**Provided information:**
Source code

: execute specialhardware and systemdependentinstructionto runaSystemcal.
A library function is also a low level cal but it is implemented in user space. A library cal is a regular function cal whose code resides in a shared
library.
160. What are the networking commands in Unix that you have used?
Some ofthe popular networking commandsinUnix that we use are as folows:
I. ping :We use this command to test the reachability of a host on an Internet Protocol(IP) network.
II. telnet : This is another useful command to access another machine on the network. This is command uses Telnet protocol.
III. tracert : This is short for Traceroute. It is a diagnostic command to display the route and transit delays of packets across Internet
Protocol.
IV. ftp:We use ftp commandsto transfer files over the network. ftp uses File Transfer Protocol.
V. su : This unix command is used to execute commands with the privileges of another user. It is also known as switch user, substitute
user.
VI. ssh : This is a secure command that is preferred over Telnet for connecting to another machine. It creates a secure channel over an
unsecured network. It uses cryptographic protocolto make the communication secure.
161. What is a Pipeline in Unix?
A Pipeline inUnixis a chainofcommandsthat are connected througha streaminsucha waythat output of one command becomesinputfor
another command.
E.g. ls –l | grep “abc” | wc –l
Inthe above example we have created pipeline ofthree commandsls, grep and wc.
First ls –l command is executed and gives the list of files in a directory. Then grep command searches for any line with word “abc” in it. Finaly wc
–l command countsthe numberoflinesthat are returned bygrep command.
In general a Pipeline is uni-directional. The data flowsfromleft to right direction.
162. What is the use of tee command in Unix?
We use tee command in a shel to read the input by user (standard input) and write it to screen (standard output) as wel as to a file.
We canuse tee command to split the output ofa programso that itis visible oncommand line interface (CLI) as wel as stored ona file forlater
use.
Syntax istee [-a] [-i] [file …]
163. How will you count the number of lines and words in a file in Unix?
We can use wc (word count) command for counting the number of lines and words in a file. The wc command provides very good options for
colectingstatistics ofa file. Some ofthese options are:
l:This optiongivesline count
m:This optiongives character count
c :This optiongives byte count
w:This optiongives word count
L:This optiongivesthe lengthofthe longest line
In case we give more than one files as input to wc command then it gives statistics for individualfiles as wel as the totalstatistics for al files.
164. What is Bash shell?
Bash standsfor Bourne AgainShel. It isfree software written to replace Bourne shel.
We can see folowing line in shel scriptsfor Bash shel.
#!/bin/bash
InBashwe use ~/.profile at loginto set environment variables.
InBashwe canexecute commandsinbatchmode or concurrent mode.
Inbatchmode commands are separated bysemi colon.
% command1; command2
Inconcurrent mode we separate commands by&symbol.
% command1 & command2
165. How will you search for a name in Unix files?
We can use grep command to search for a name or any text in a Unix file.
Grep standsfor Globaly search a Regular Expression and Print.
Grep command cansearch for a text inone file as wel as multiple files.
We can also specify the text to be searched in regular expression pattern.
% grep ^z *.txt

**Exercise details:**
Which lines run from the one containing "InBashwe canexecute commandsinbatchmode" to the end of the records? Transcribe exactly those, both ends included.

**Your response:**
InBashwe canexecute commandsinbatchmode or concurrent mode.
Inbatchmode commands are separated bysemi colon.
% command1; command2
Inconcurrent mode we separate commands by&symbol.
% command1 & command2
165. How will you search for a name in Unix files?
We can use grep command to search for a name or any text in a Unix file.
Grep standsfor Globaly search a Regular Expression and Print.
Grep command cansearch for a text inone file as wel as multiple files.
We can also specify the text to be searched in regular expression pattern.
% grep ^z *.txt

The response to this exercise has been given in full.